Spock’s treatment on the show “echoes the markers of race here on Earth,” Rath says in the broadcast. “As a kid in the American suburbs in the ’70s, being half-Indian really did feel like being half-alien. In the presence of my white friends, my Indian culture sure came across like it was from another planet.”
Leonard Nimoy’s Letter to All of Us (Archipelago)
Nimoy, too, was aware of the power and responsibility Mr. Spock wielded as a biracial role model. In a 1968 article in the teen magazine FaVE, he offered advice and comfort to a young biracial girl who had written in to ask Spock how she should navigate the world while being ostracized by her black and white peers alike, much as Spock was made to feel apart from both humans and Vulcans.

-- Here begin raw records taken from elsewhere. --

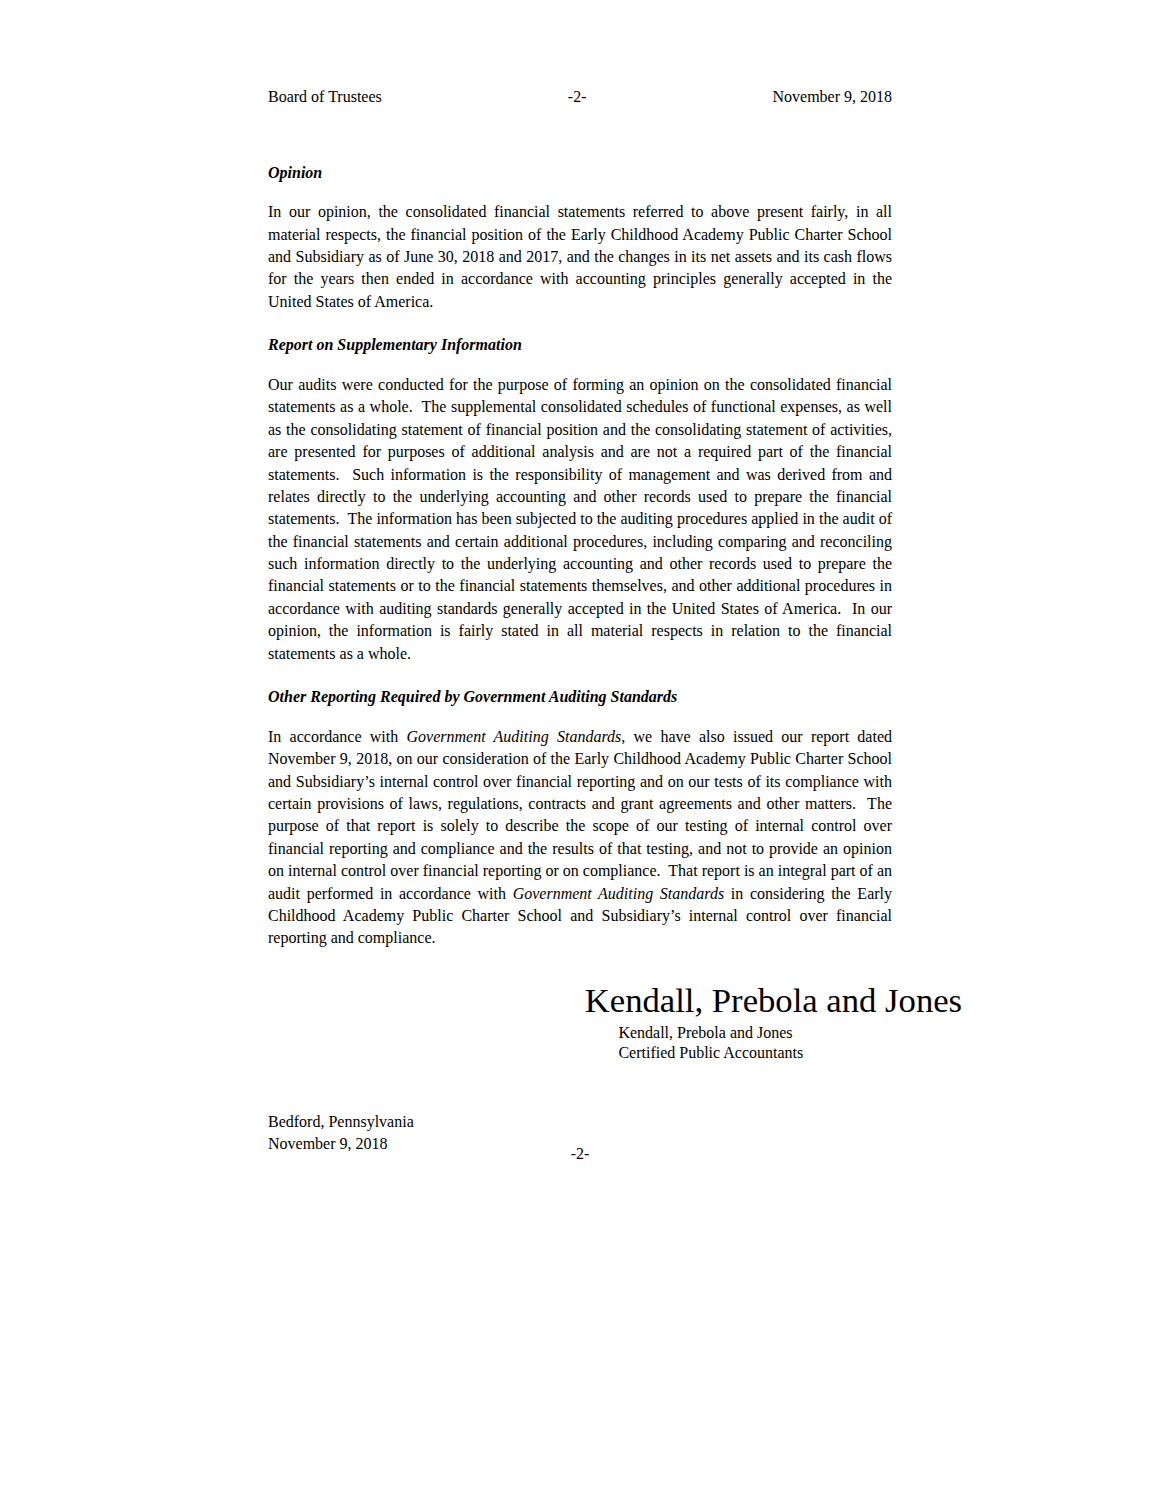Board of Trustees
-2-
November 9, 2018
Opinion
In our opinion, the consolidated financial statements referred to above present fairly, in all material respects, the financial position of the Early Childhood Academy Public Charter School and Subsidiary as of June 30, 2018 and 2017, and the changes in its net assets and its cash flows for the years then ended in accordance with accounting principles generally accepted in the United States of America.
Report on Supplementary Information
Our audits were conducted for the purpose of forming an opinion on the consolidated financial statements as a whole. The supplemental consolidated schedules of functional expenses, as well as the consolidating statement of financial position and the consolidating statement of activities, are presented for purposes of additional analysis and are not a required part of the financial statements. Such information is the responsibility of management and was derived from and relates directly to the underlying accounting and other records used to prepare the financial statements. The information has been subjected to the auditing procedures applied in the audit of the financial statements and certain additional procedures, including comparing and reconciling such information directly to the underlying accounting and other records used to prepare the financial statements or to the financial statements themselves, and other additional procedures in accordance with auditing standards generally accepted in the United States of America. In our opinion, the information is fairly stated in all material respects in relation to the financial statements as a whole.
Other Reporting Required by Government Auditing Standards
In accordance with Government Auditing Standards, we have also issued our report dated November 9, 2018, on our consideration of the Early Childhood Academy Public Charter School and Subsidiary’s internal control over financial reporting and on our tests of its compliance with certain provisions of laws, regulations, contracts and grant agreements and other matters. The purpose of that report is solely to describe the scope of our testing of internal control over financial reporting and compliance and the results of that testing, and not to provide an opinion on internal control over financial reporting or on compliance. That report is an integral part of an audit performed in accordance with Government Auditing Standards in considering the Early Childhood Academy Public Charter School and Subsidiary’s internal control over financial reporting and compliance.
Kendall, Prebola and Jones
Kendall, Prebola and Jones
Certified Public Accountants
Bedford, Pennsylvania
November 9, 2018
-2-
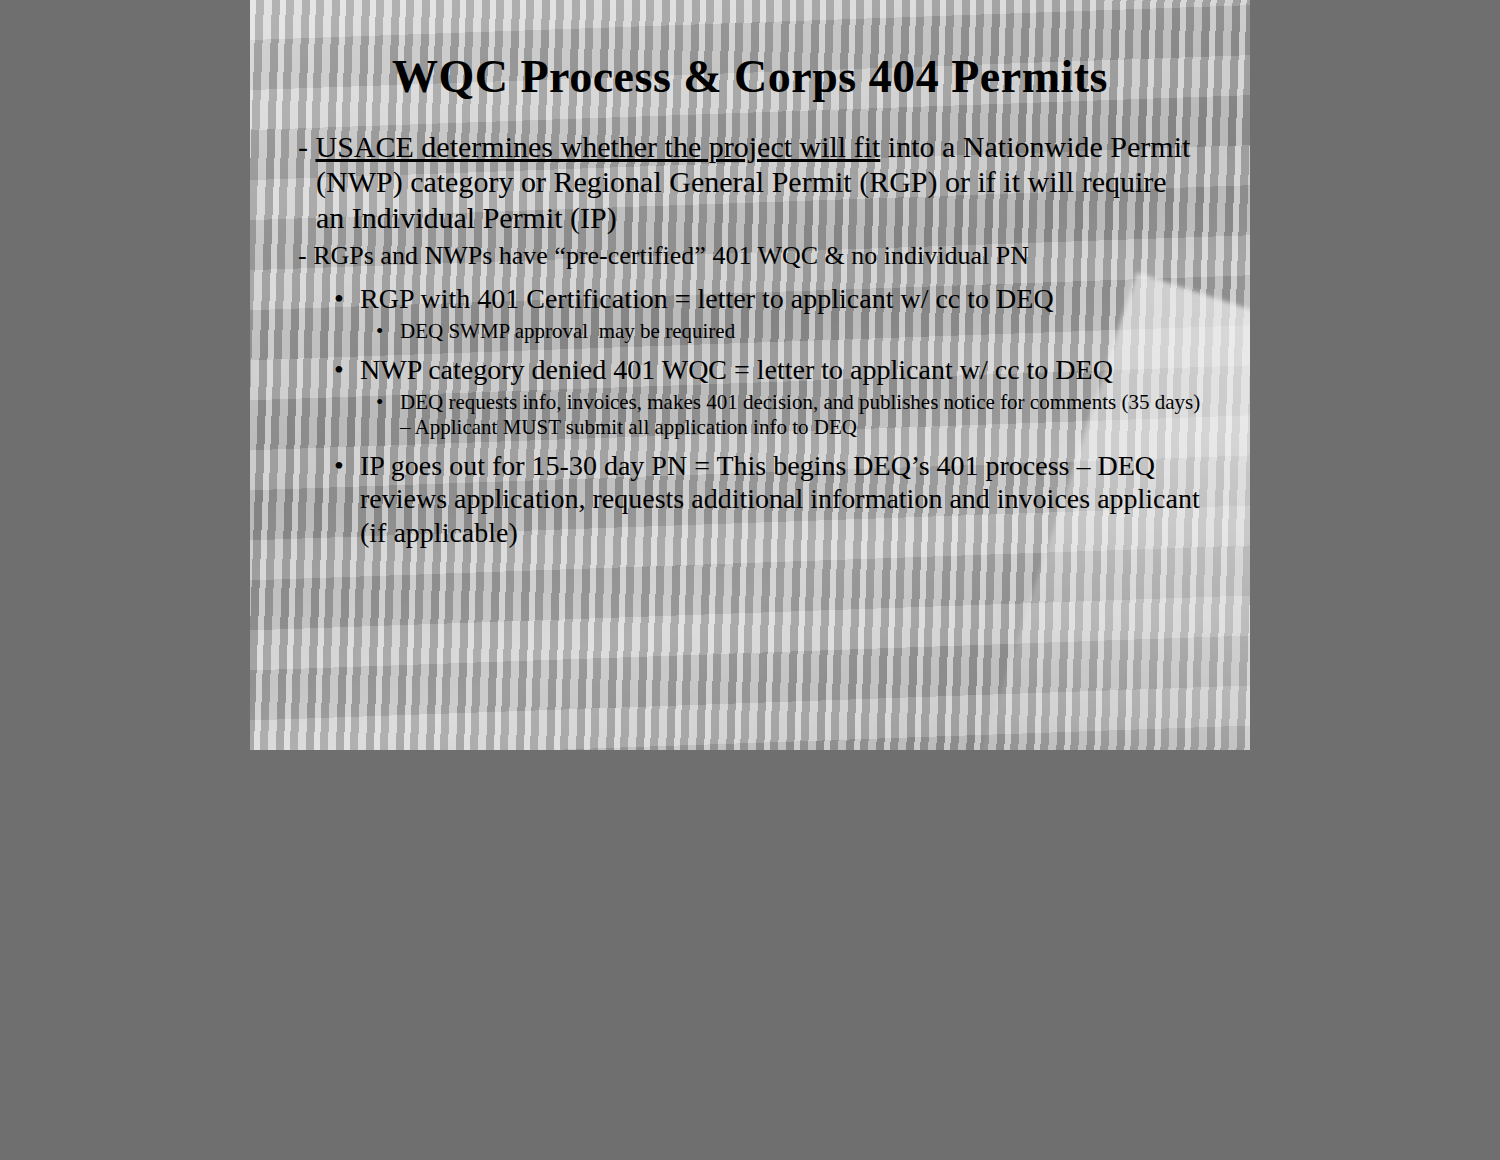WQC Process & Corps 404 Permits
- USACE determines whether the project will fit into a Nationwide Permit (NWP) category or Regional General Permit (RGP) or if it will require an Individual Permit (IP)
- RGPs and NWPs have “pre-certified” 401 WQC & no individual PN
RGP with 401 Certification = letter to applicant w/ cc to DEQ
DEQ SWMP approval may be required
NWP category denied 401 WQC = letter to applicant w/ cc to DEQ
DEQ requests info, invoices, makes 401 decision, and publishes notice for comments (35 days) – Applicant MUST submit all application info to DEQ
IP goes out for 15-30 day PN = This begins DEQ’s 401 process – DEQ reviews application, requests additional information and invoices applicant (if applicable)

Contemplating this letter, unearthed by BuzzFeed in 2013, Nigerian-American writer and editor Ijeoma Oluo reflects on why she was so fascinated with Spock as a child. “I remember watching Spock struggle with the Vulcan community’s perception that he had been dirtied by his human blood,” she writes. “I remember watching the snide remarks his human shipmates made about his Vulcan heritage and yelling at the screen, ‘You just don’t understand him!’ […] I didn’t fully understand at the time that Spock’s isolation echoed my own.”
“The needs of the many outweigh the needs of the few, or the one.” — Star Trek II: The Wrath of Khan, 1982
Spock and the Legacy of Star Trek (Medium)
In an age of dystopian science fiction depicting worlds overrun by malevolent machines or hyper-evolved apes, Star Trek offered a vision of “a vastly improved future where we not only retained our humanity, but where the very best aspects of what it means to be human enabled us to create a civilization that gave us every reason to hope for something grander,” writes Ethan Siegel.
As a Vulcan-human with a reverence for logic and dispassionate analysis, a character “whose very differences made him uniquely valuable,” Siegel writes, Spock embodied the series’ ideal “that bringing a diversity of living beings together — with their own individual experiences and histories — would produce a stronger civilization than any alone.”